## Task brief
Among the records that follow, find each line holding the word "pixels" and copy it.

Document understanding data
#####
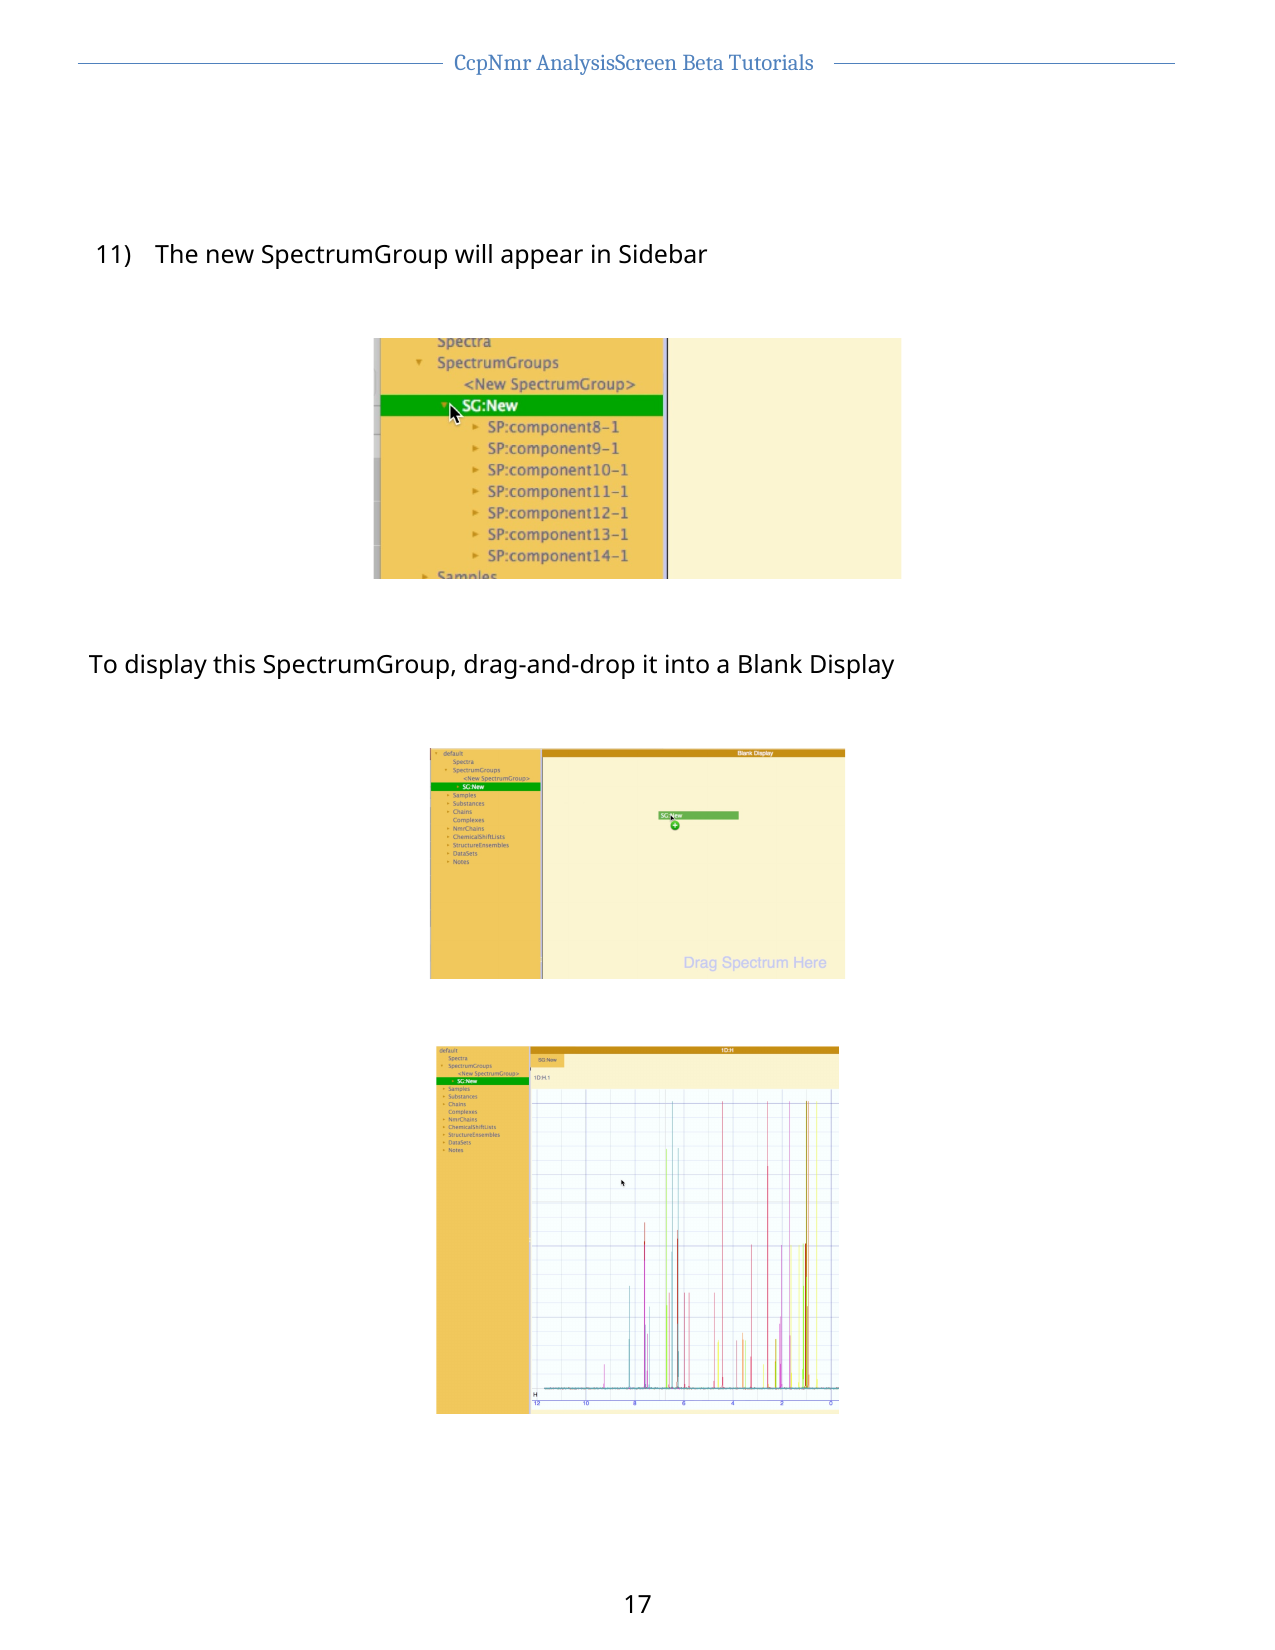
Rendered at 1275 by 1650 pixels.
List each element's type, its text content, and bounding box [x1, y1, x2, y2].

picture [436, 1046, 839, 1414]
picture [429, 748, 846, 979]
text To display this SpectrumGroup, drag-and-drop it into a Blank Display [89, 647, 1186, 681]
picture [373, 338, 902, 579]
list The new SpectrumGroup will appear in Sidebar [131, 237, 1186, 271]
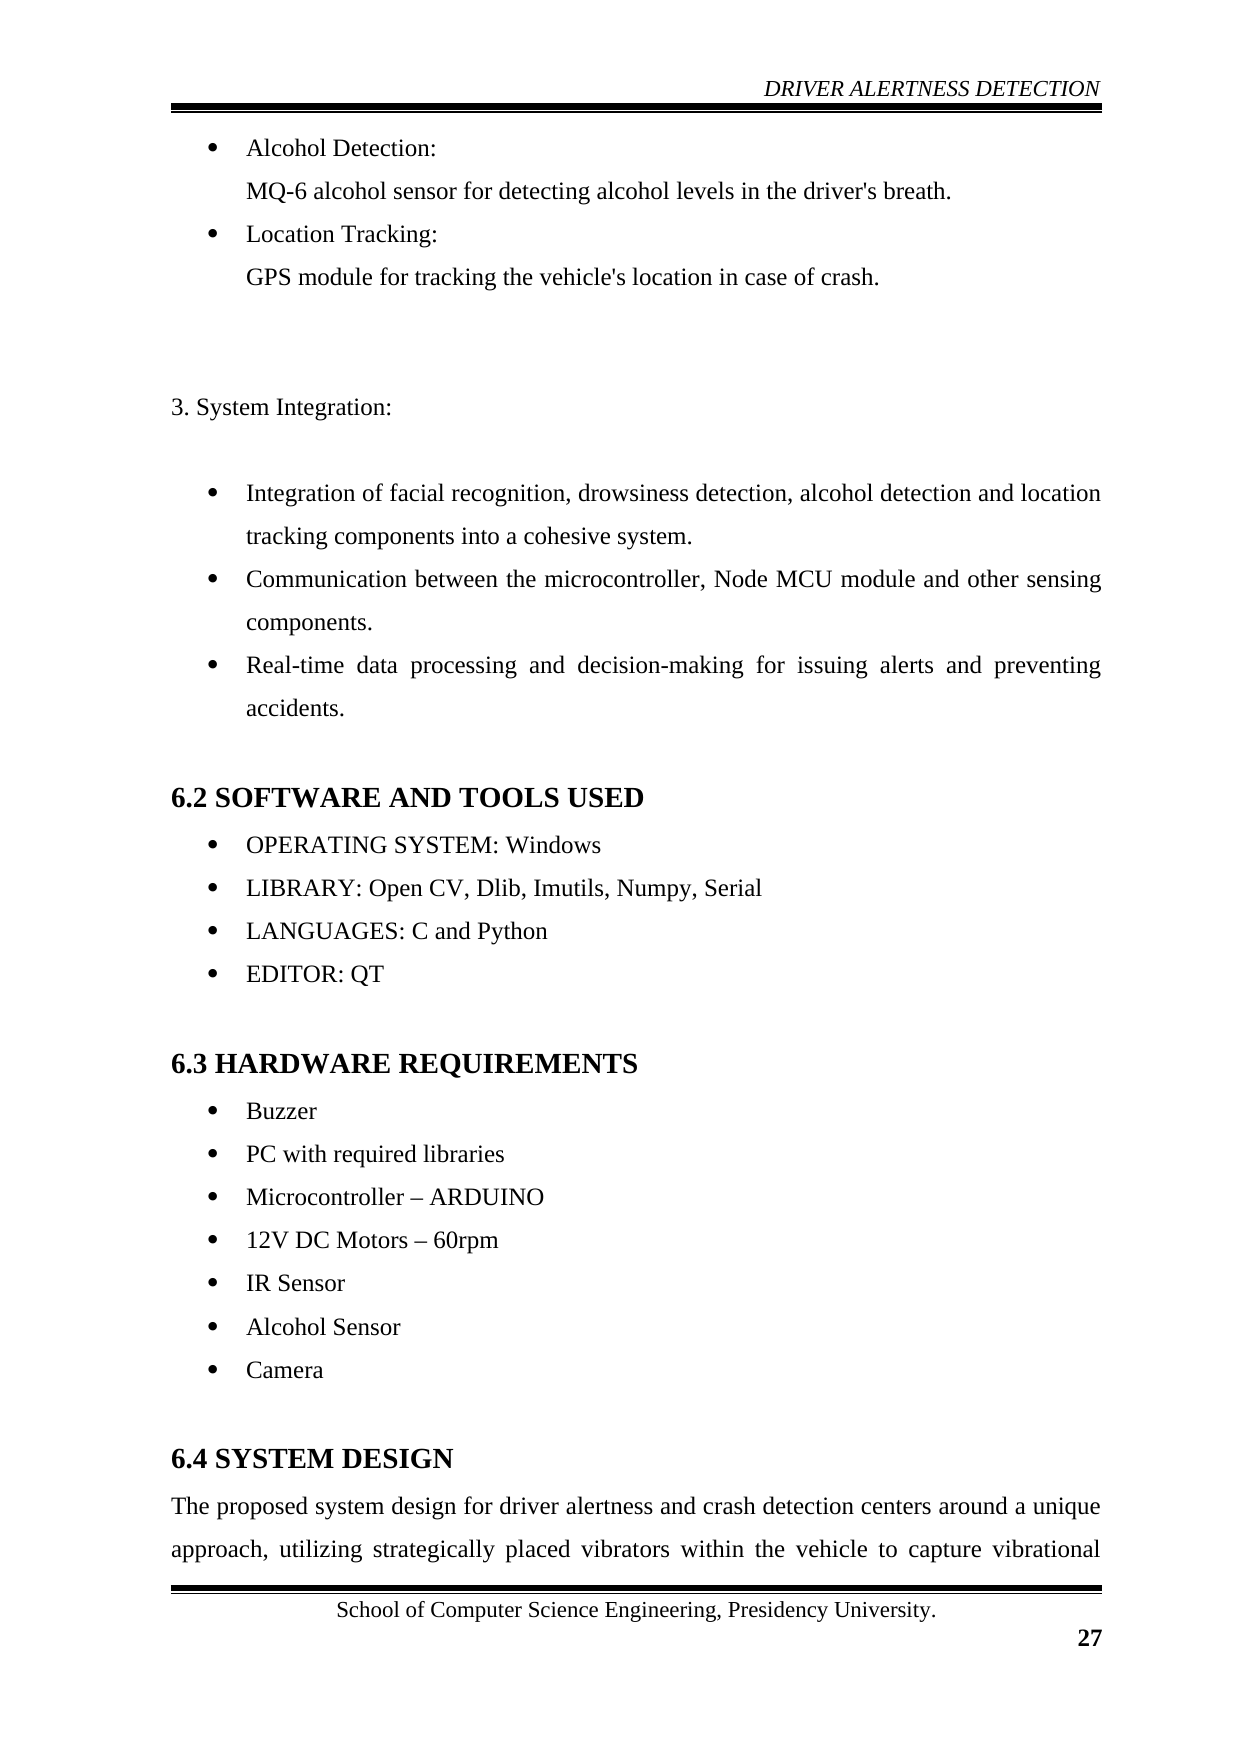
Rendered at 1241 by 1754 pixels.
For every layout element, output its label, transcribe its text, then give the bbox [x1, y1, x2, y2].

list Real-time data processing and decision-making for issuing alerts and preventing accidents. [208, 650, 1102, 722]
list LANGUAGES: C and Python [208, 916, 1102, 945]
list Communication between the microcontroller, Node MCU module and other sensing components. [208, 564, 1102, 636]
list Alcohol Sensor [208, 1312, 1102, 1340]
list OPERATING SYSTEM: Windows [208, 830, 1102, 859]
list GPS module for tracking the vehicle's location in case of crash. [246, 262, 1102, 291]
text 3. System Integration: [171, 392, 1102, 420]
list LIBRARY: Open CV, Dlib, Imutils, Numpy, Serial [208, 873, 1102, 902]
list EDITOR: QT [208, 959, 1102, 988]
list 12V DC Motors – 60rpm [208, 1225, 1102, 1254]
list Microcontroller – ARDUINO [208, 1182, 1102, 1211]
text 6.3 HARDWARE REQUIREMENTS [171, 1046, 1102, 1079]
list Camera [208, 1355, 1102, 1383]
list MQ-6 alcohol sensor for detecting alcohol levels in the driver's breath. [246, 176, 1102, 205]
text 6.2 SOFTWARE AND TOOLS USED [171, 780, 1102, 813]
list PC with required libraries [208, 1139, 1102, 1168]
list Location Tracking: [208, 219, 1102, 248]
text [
#####
## The answer
Rendered at 1275 by 1650 pixels.
Rendered at 1241 by 1754 pixels.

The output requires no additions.